Don’t worry, it’s also got an "Active Air Management System"

McLaren Elva supercar roadster
Look ma, no windshield.
© 2019 Copyright McLaren Automotive
By Alex Lauer / November 14, 2019 6:50 am

Supercars are, by definition, dangerous vehicles. They are not toys to be played around with, no matter how many billionaires beg to differ by crashing into medians, light poles and valet stations. The new McLaren Elva is no different, with its 804 horsepower and 0 to 62 MPH time under three seconds. But that wasn’t enough danger, so McLaren designed it without a roof, windows or windshield.
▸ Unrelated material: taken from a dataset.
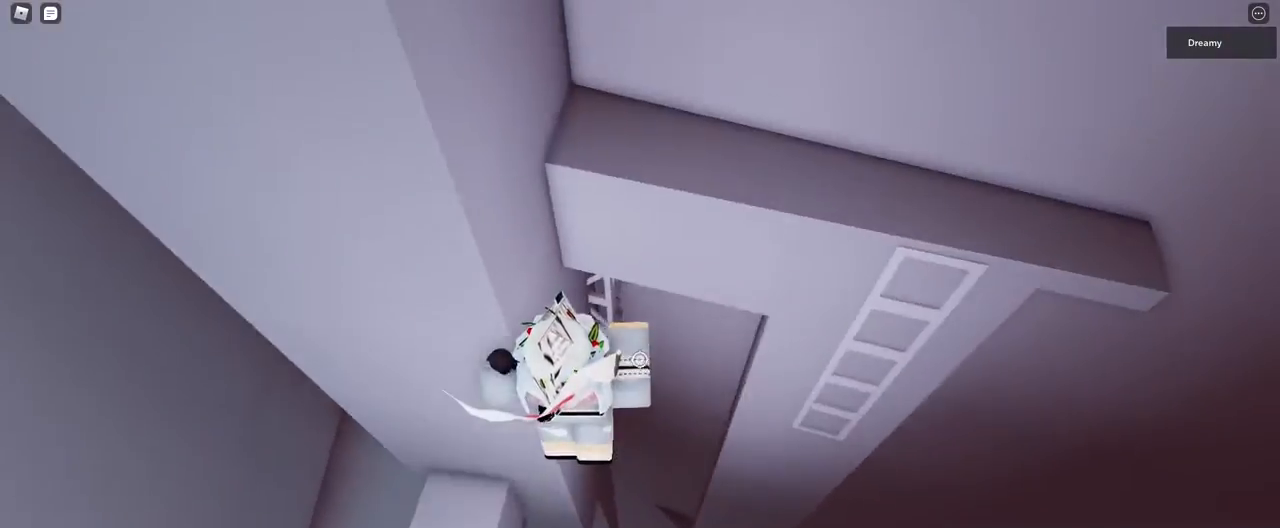
{"keys": ["w"], "mouse": ["right"], "events": []}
The Elva was revealed on Wednesday as the latest Ultimate Series roadster from McLaren Automotive, alongside the acclaimed Senna and Speedtail. And besides being the lightest car the luxury automaker has ever made, it’s also causing a stir for being a two-seater with a completely open cockpit. 

How does that work when you’re speeding along at 124 MPH (which it achieves in just 6.7 seconds from a standstill)? It’s all thanks to a “world-first” technology they’re calling the Active Air Management System (AAMS). 

According to a press release, it works like this: 

“The system channels air through the nose of the Elva to come out of the front clamshell at high velocity ahead of the occupants before being directed up over the cockpit to create a relative ‘bubble’ of calm … At urban speeds, when the level of airflow into the cabin means the AAMS is not needed, the system is inactive. As vehicle speed increases, the AAMS automatically deploys and remains active until speed reduces, at which point the deflector retracts. The system can also be button-deactivated by the driver.”

That’s what you pay $1.69 million for, people. But we should say, a windshield derivative is also available “for most markets,” according to the company. Although, there’s a good chance even if you have the cash to spend, you might not get your hands on this particular McLaren because it’s limited to 399 examples.